Come è possibile che giochini semplici ma bellissimi come gli arcade appena citati, possano invogliarmi a giocare molto (ma moltoo!!) di più rispetto a titoli molto costosi, di nuovissima generazione, per il quale sviluppo sono stati spese vagonate di milioni di euro (come FFXIII e Red Dead appunto)??
La risposta che mi sono dato è la seguente: gli arcade sono divertenti e davvero ben fatti, e chi non li gioca “perchè sono arcade” fa un grosso errore.
Provate a giocare a Winterbottom oppure a Braid, e passerete ore piacevolissime, giocate a Splosion man, per passare ore spensierate e frenetiche.
Ci tengo a precisare che il senso di soddisfazione che dà il risolvere gli enigmi di Braid e di Winterbottom, non lo dà nessun titolo “non arcade” uscito quest’anno!!
killer7_rebirth
22 lug 2010 - 11:48 - #37@ Kaisersoze82
Avevo intuito che non eri particolarmente intelligente… :’D
Er Fava
26 lug 2010 - 17:25 - #38Giocato ieri sera a casa di un’amico. Molto molto molto bello!!! Ha una fantastica ambientazione, le scene di morte del protagonista sono qualcosa di favoloso, a tratti esileranti per quanto sono cruente.
Peccato solo per la durata, finito in 1 ora e mezza, magari qualche enigma in più non avrebbe guastato affatto.
Mo tocca provarlo senza morire più di 5 volte…..
samvise
28 lug 2010 - 02:12 - #39Un’ora e mezza mi sembra un po’ pochino, soprattutto se è la prima volta che lo hai giocato…
Francesco De Collibus
22 ago 2010 - 01:12 - #40Titolo sensazionale. Insieme a Shadow Complex, una delle cose più divertenti che io abbia provato negli ultimi tempi……
Gaggo
07 mar 2011 - 15:57 - #41Purtroppo probabilmente non potrò mai giocare a Limbo, ma dalle varie recensioni e dalle immagini lo trovo piuttosto stimolante. Se fossi un possessore di Xbox360 ci farei sicuramente un pensierino.

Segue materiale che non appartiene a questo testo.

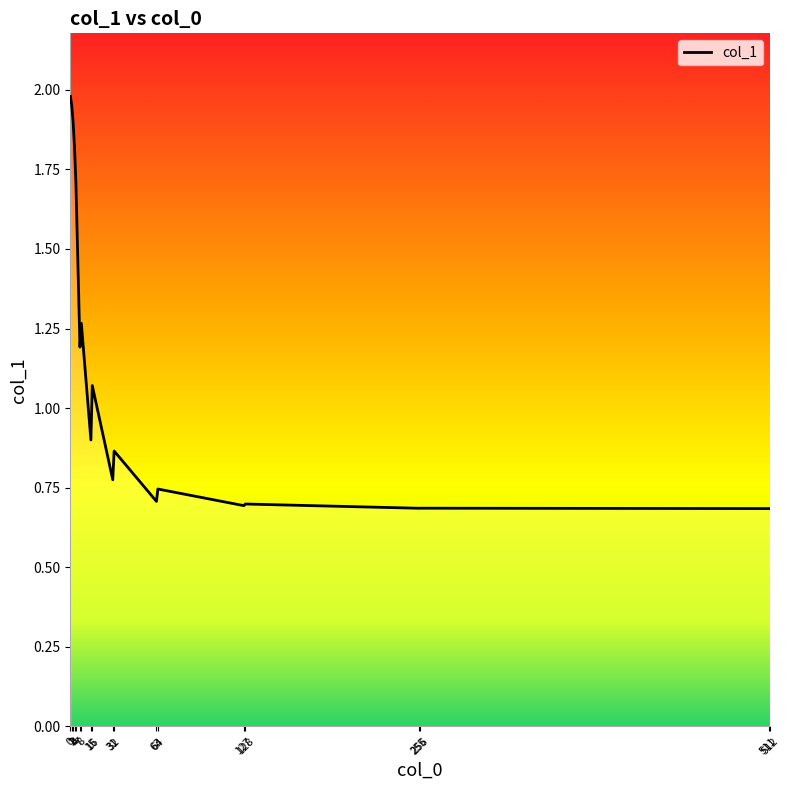

Is it true that the value at 32 is 0.6?

False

Volendo rispondere ai sicuramente molto ferrati utenti che hanno parlato (chi bene, chi benissimo) di HR pur non ritenendolo un capolavoro, vorrei far presente che si guarda ancora a HR come a un videogioco.

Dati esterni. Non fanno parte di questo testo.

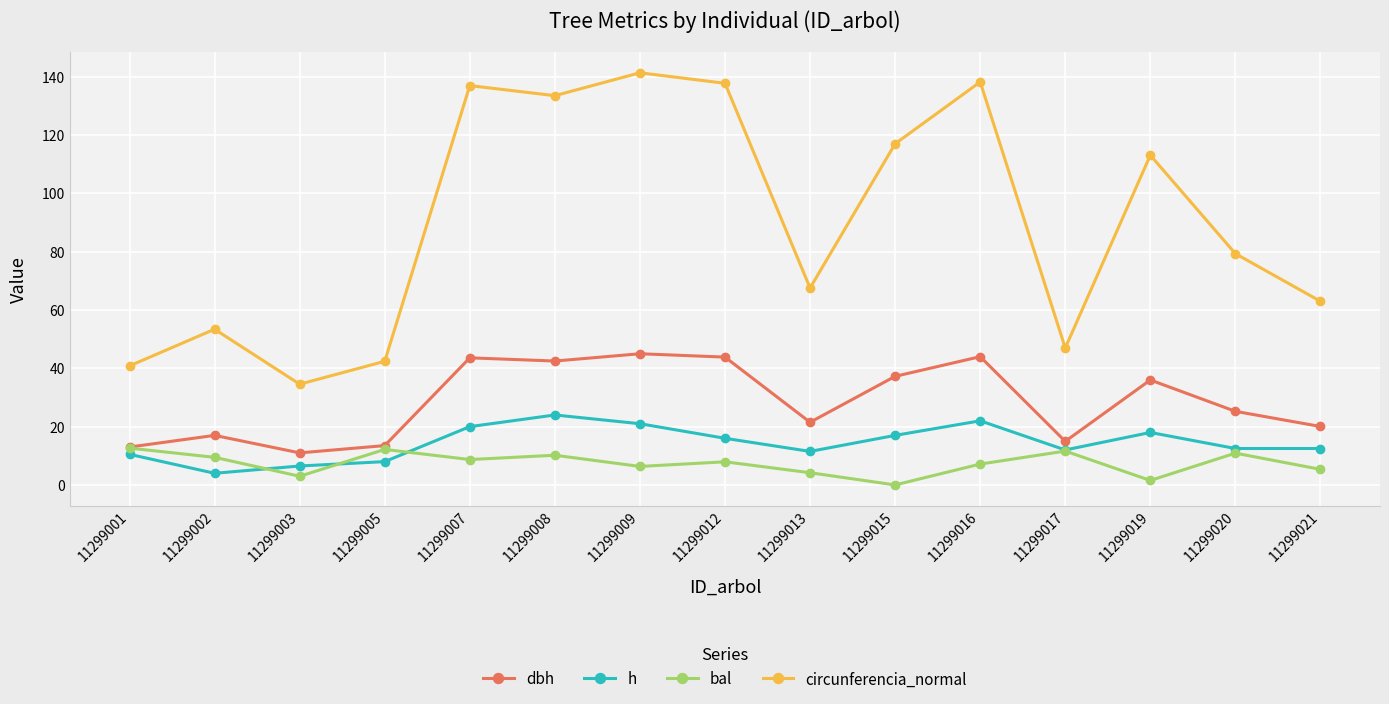

What is the difference between the highest and lowest values at 11299021?

57.6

HR è un film. HR è un’opera d’arte. Non è un capolavoro del videogioco? Non c’è da stupirsi o da offendersi. Semplicemente non è un videogioco.

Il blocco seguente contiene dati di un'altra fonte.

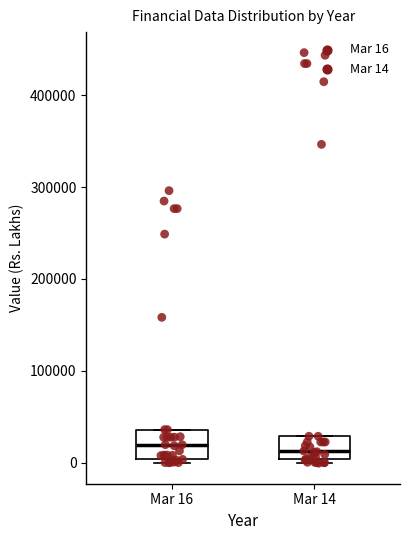

Where does the median line of the box for Mar 16 sit on the y-axis? The values are not printed on the chart, so give them approximately, as read against the axis.

20000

Heavy Rain è una narrazione interattiva.
“Giocare” a HR equivale a sedersi in un cinema dove tu sei l’unico spettatore e il tuo potere è quello di decidere con un telecomando del destino dei personaggi tra le scelte possibili che regia e produzione hanno immaginato per te.
In questo senso, HR è un esperimento. Non esiste sparatutto o avventura grafica che permetta questo genere di interazione, semplicemente perchè gli sparatutto e le avventure grafiche, SONO VIDEOGIOCHI.
Se un prodotto come HR riesce ad appassionarti come un film riesce a farsi rivedere per il puro gusto di riguardare la storia con occhi diversi, ha già raggiunto il suo scopo.
Chi ha comprato HR sperando nella libertà di movimento e in quella di un inventario molto capiente e pieno di oggetti dal peso e dalla forma spropositati, oggi avrà desiderato di spendere i suoi soldi in altro modo, ma questo non è certo colpa di HR, piuttosto di una scarsa informazione al momento dell’acquisto.